North Korean workers don’t move for anything if they don’t receive any individual benefits.

– What kind of purpose is there in such private and small scale aid activities?

There is a contrary opinion about the activity because we cannot get much of a response from the aid recipients. Someone said that helping defectors in China would be better. I don’t think that the aid goods are so helpful physically for North Korean people. Moreover, we don’t have any way to find out if the facility managers are simply using them for their own profits.

However, after bringing many goods there, hearsay is spreading among residents. I believe at least that the North Korean people remember our love and heart.

Even though our efforts may be useless to us, we don’t worry about it, because God is watching what we do. We are just agents of God, doing the public works of God.

– How many times have you been in North Korea? Do you have anything special you remember?

I’ve visited there 11 times so far. In the spring of 2006, I’ve met a boy to whom I taught the Bible in China. He was only in his 14th year at the time, but he had already become a young man.

He approached me first and said “hi.” I was so happy but also very nervous that I could be revealed to the North as a missionary, spreading Christianity in North Korea where the religion is completely banned.

– Can you explain briefly the procedure to enter the North through the Tumen River border?

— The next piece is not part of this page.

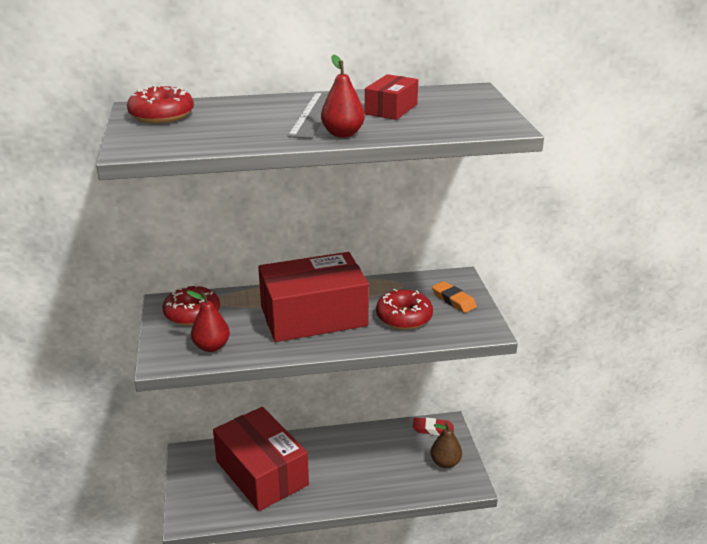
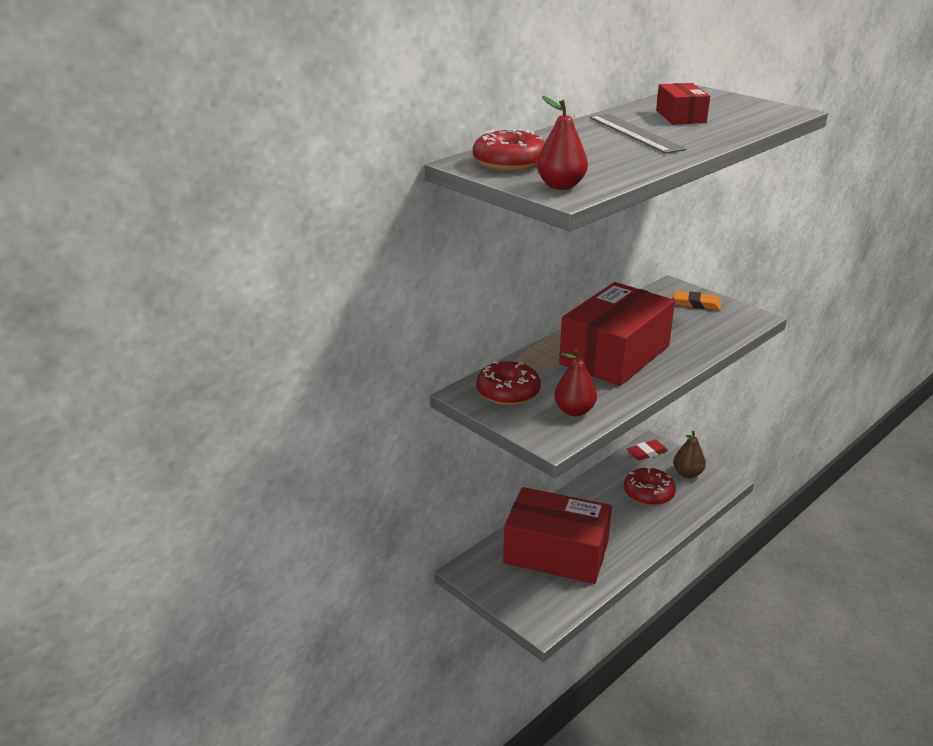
camera: 35 degrees left, 0 degrees up
(342, 134) = (698, 141): red pear -> red pear (561, 186)
(404, 317) = (683, 329): red donut -> red donut (648, 493)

As long as you have a Chinese passport and it is confirmed that you have relatives in North Korea, then it is not so difficult to enter the North. However, the problem is to pass the customs house of North Korea: if you don’t want any trouble, you should prepare some liquor, sausages, and cigarettes as bribes for customs officers. You can’t pass through there with manual cameras. But digital cameras are okay because the custom officers examine the photos you took on the way back to China and they delete some of them, if they are questionable in terms of exposing inside information. Additionally, if you bring out as much money as you brought in, the officers will annoy you.

– How is the general civilian population these days?

For several years, I have gone around North Hamkyung Province. Their lives are still tough. Although it is not as bad as the 1990s, when there were bodies and persons fainting of starvation everywhere, the basic living conditions are still terrible.

Currently, I have seen a lot of children who are not going to school but are instead working and farming.

– You are going to spend Christmas in the North. How do you feel?

North Korean people don’t know the Bible, Jesus, or even Christmas. I cannot carelessly say something about the birth of Jesus to North Korean people. Christmas should be the day when God blesses everybody. North Korean people should not be an exception for that. I think that just a bag of candy or rice can make them smile and it is all the more important on Christmas Day.

On shaking hands with him, his eyes were turned to his freight car, bringing a load of gifts. The Santa Claus from China, in his freight car, then crossed the Tumen River.